━━ Information provided
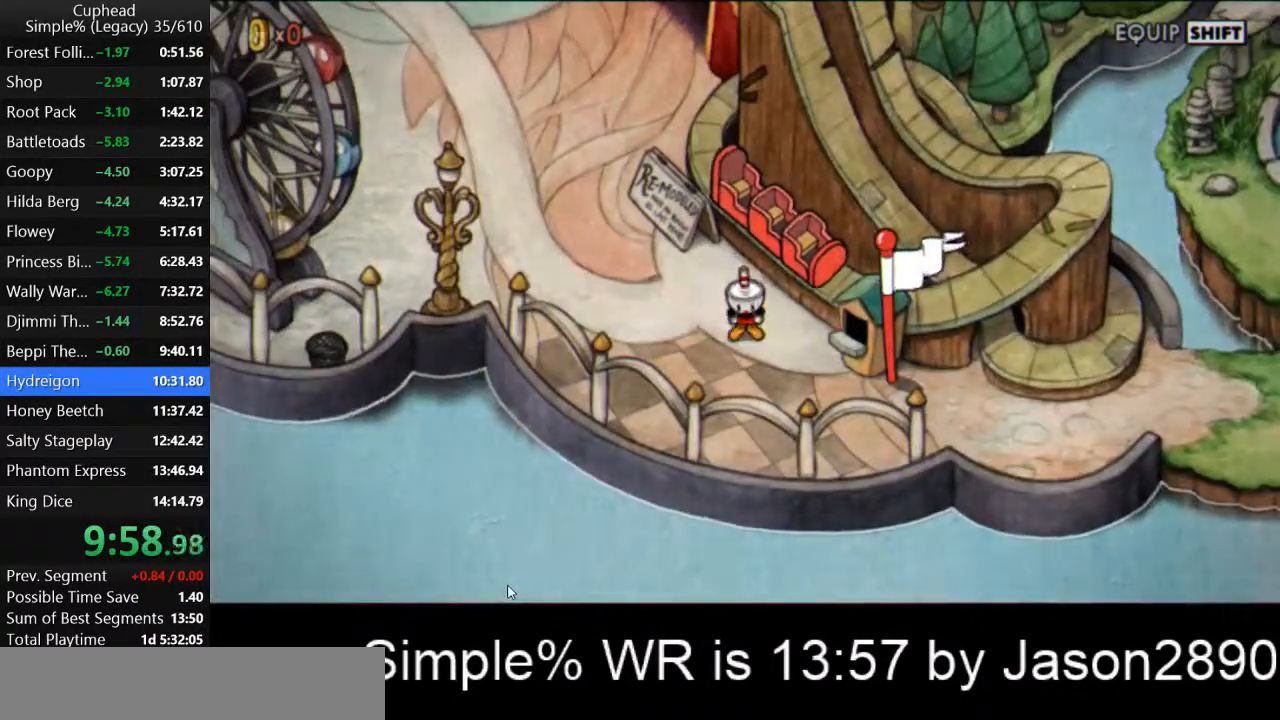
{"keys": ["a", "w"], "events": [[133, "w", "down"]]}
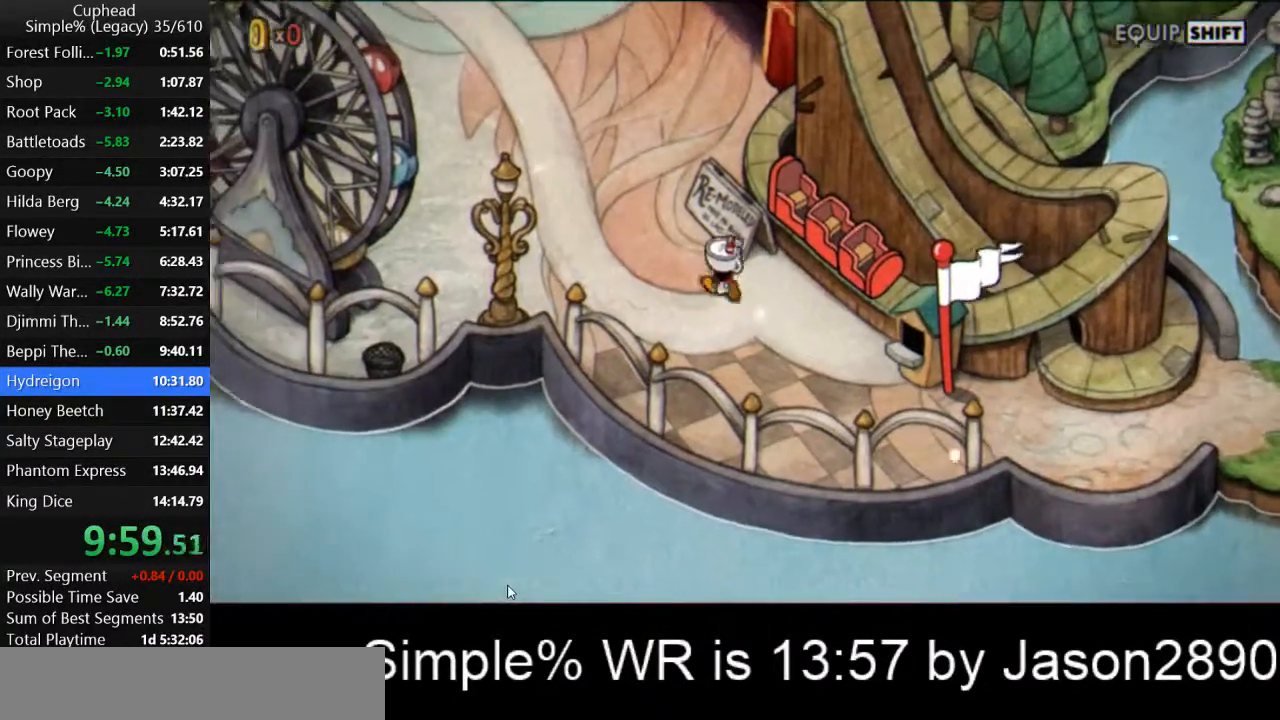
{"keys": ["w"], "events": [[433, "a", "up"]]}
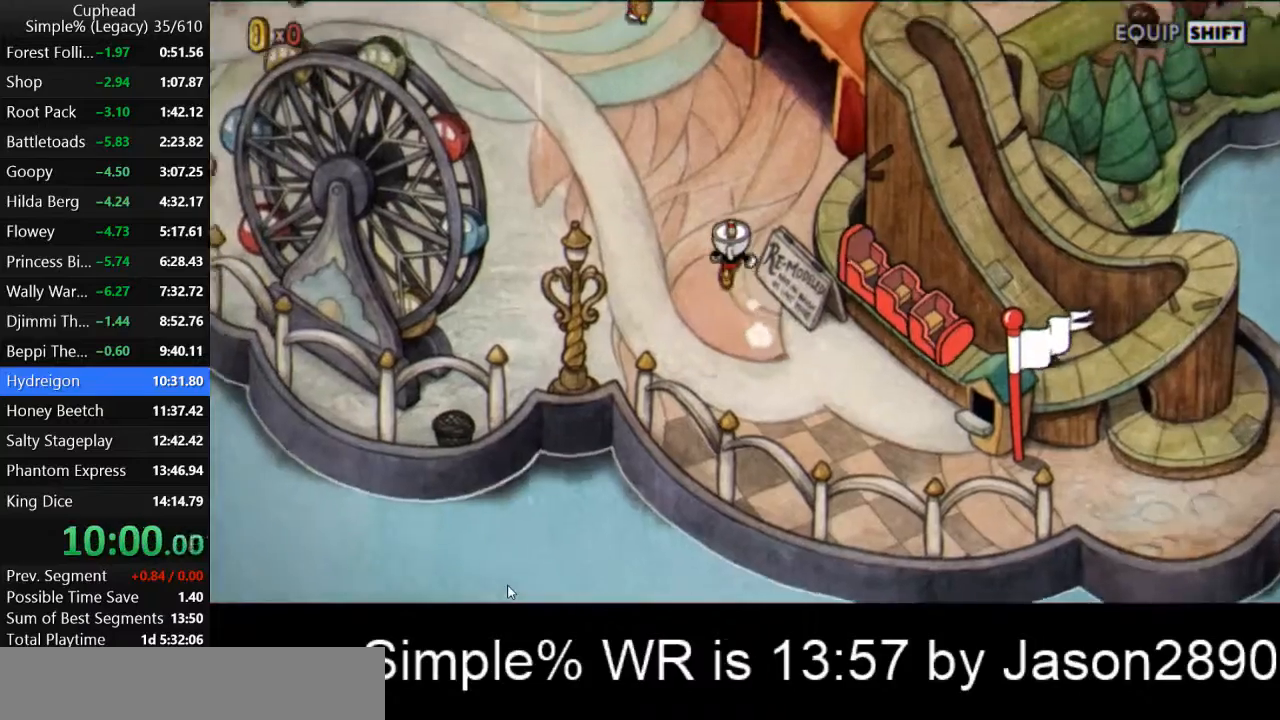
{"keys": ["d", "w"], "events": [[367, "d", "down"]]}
━━━━
◆ Aim of the task:
Please write out all of the data verbatim, with no pictures in the copy.

◆ Output for this exercise:
{"keys": ["a", "w"], "events": [[133, "w", "down"]]}
{"keys": ["w"], "events": [[433, "a", "up"]]}
{"keys": ["d", "w"], "events": [[367, "d", "down"]]}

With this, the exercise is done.